— start DOCUMENT TEXT —

Menu Options

Processing math: 100%

←Prev
PERIOD
A Time-Series Analysis Package
Next→
TOC ↑

5 Menu Options

PERIOD is a menu-driven package. On entering PERIOD, you will be confronted with the following menu options, which are described in greater detail below.

  |**************************************************|
  |**| PERIOD  :>  A time-series analysis package |**|
  |**| Version :>  5.0 for UNIX                   |**|
  |**| Date    :>  12 December 2001               |**|
  |**************************************************|

  Options.
  --------

  INPUT    --  Input ASCII file data.
  OGIP     --  Input OGIP FITS table data
  FAKE     --  Create fake data.
  NOISE    --  Add noise to data.
  DETREND  --  Detrend the data.
  WINDOW   --  Set data points to unity.
  OPEN     --  Open a log file.
  CLOSE    --  Close the log file.
  PERIOD   --  Find periodicities.
  FIT      --  Fit sine curve to folded data.
  FOLD     --  Fold data on given period.
  SINE     --  +, -, / or * sine curves.
  PLT      --  Call PLT.
  STATUS   --  Information on stored data.
  OUTPUT   --  Output data.
  HELP     --  On-line help.
  QUIT     --  Quit PERIOD.

  PERIOD>

Any one of these commands can be entered by typing anything from the shortest unambiguous string up to the full command name. Therefore, P would be ambiguous, but PE would not.

`INPUT`

As described in section 3.1, this option allows you to input ASCII data into PERIOD. The routine determines the number of columns in the input files and then prompts the user for which columns refer to the $x$ -axis, $y$ -axis and $y$ -axis errors (if desired, see section 3). For example, if the user is inputting radial velocity data, the $x$ -axis would most probably be HJD’s, the $y$ -axis the heliocentric radial velocities and there would most likely be errors associated with each radial velocity value. Note that the $x$ -axis values must be in ascending order, otherwise INPUT will report a warning and either sort the data (if requested to do so) or abort. Note also that the $y$ -axis errors are used by all options in the main PERIOD menu, but by only the CHISQ periodicity-finding option in the period_period sub-menu.

— end DOCUMENT TEXT —
— start ENTRIES SHOWN —

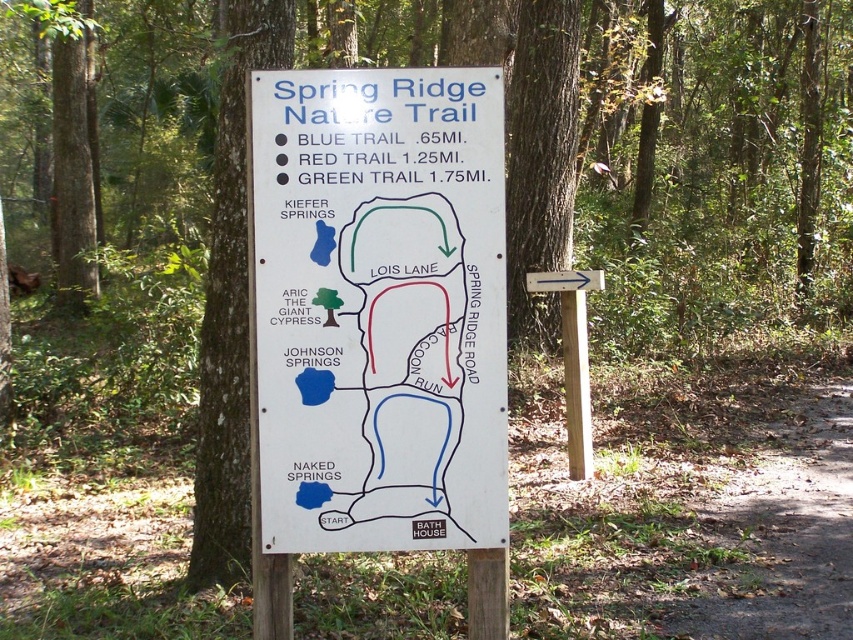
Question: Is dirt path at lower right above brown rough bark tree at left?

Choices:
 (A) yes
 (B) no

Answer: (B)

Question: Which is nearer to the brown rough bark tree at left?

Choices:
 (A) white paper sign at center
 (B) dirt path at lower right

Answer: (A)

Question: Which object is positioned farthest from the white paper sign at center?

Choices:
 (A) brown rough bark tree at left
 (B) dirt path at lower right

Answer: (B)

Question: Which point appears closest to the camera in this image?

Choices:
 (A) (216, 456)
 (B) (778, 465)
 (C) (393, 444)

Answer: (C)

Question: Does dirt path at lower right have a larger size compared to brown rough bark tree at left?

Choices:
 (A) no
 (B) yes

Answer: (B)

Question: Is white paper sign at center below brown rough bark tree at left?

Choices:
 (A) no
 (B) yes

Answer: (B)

— end ENTRIES SHOWN —

Reproduce the PERIOD menu options page above word for word, in full.

Menu Options

Processing math: 100%

←Prev
PERIOD
A Time-Series Analysis Package
Next→
TOC ↑

5 Menu Options

PERIOD is a menu-driven package. On entering PERIOD, you will be confronted with the following menu options, which are described in greater detail below.

  |**************************************************|
  |**| PERIOD  :>  A time-series analysis package |**|
  |**| Version :>  5.0 for UNIX                   |**|
  |**| Date    :>  12 December 2001               |**|
  |**************************************************|

  Options.
  --------

  INPUT    --  Input ASCII file data.
  OGIP     --  Input OGIP FITS table data
  FAKE     --  Create fake data.
  NOISE    --  Add noise to data.
  DETREND  --  Detrend the data.
  WINDOW   --  Set data points to unity.
  OPEN     --  Open a log file.
  CLOSE    --  Close the log file.
  PERIOD   --  Find periodicities.
  FIT      --  Fit sine curve to folded data.
  FOLD     --  Fold data on given period.
  SINE     --  +, -, / or * sine curves.
  PLT      --  Call PLT.
  STATUS   --  Information on stored data.
  OUTPUT   --  Output data.
  HELP     --  On-line help.
  QUIT     --  Quit PERIOD.

  PERIOD>

Any one of these commands can be entered by typing anything from the shortest unambiguous string up to the full command name. Therefore, P would be ambiguous, but PE would not.

`INPUT`

As described in section 3.1, this option allows you to input ASCII data into PERIOD. The routine determines the number of columns in the input files and then prompts the user for which columns refer to the $x$ -axis, $y$ -axis and $y$ -axis errors (if desired, see section 3). For example, if the user is inputting radial velocity data, the $x$ -axis would most probably be HJD’s, the $y$ -axis the heliocentric radial velocities and there would most likely be errors associated with each radial velocity value. Note that the $x$ -axis values must be in ascending order, otherwise INPUT will report a warning and either sort the data (if requested to do so) or abort. Note also that the $y$ -axis errors are used by all options in the main PERIOD menu, but by only the CHISQ periodicity-finding option in the period_period sub-menu.